===== Material for this task

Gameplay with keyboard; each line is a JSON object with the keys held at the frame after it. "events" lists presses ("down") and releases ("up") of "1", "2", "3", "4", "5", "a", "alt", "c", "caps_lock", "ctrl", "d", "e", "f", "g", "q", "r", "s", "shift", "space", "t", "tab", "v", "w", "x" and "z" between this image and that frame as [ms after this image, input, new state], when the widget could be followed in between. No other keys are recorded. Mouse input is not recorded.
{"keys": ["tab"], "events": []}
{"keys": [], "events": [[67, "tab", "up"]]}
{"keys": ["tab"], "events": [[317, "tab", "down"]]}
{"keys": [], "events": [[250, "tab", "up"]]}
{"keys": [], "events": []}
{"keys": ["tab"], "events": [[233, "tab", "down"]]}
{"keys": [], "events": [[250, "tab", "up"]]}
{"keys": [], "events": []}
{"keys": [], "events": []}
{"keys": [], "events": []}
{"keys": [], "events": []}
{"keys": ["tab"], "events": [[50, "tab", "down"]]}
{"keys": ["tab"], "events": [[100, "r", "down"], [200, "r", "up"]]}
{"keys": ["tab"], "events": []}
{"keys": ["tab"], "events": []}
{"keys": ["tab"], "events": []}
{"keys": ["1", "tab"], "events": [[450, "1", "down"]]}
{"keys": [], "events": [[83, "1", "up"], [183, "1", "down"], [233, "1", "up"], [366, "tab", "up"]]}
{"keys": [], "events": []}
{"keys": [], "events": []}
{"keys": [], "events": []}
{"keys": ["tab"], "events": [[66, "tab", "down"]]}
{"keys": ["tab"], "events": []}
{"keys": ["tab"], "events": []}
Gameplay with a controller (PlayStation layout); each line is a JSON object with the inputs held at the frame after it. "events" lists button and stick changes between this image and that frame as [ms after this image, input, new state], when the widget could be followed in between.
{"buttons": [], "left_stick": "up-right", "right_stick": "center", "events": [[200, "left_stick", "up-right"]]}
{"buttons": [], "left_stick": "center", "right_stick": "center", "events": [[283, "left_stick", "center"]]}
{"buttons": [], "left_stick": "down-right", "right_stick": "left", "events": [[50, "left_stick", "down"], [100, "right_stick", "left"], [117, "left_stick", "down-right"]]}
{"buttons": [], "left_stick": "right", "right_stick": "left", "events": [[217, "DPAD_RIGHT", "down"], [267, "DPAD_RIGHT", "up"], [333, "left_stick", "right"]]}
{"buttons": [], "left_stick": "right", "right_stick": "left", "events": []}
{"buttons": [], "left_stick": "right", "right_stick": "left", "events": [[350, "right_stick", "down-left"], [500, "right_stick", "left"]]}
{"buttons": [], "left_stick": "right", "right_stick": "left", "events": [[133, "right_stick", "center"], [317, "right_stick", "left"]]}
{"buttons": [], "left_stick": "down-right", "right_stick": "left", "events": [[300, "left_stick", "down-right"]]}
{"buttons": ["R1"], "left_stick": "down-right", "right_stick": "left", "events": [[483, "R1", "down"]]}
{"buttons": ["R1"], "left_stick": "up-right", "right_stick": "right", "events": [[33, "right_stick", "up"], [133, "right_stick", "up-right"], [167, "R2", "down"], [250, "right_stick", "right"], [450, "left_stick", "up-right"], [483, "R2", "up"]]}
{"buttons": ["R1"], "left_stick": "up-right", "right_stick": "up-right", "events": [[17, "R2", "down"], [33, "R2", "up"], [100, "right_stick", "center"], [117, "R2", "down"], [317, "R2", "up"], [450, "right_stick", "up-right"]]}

==========

Your goal = Scan the entries for the string "frame" and report only how many lines contain it.

Written response = 2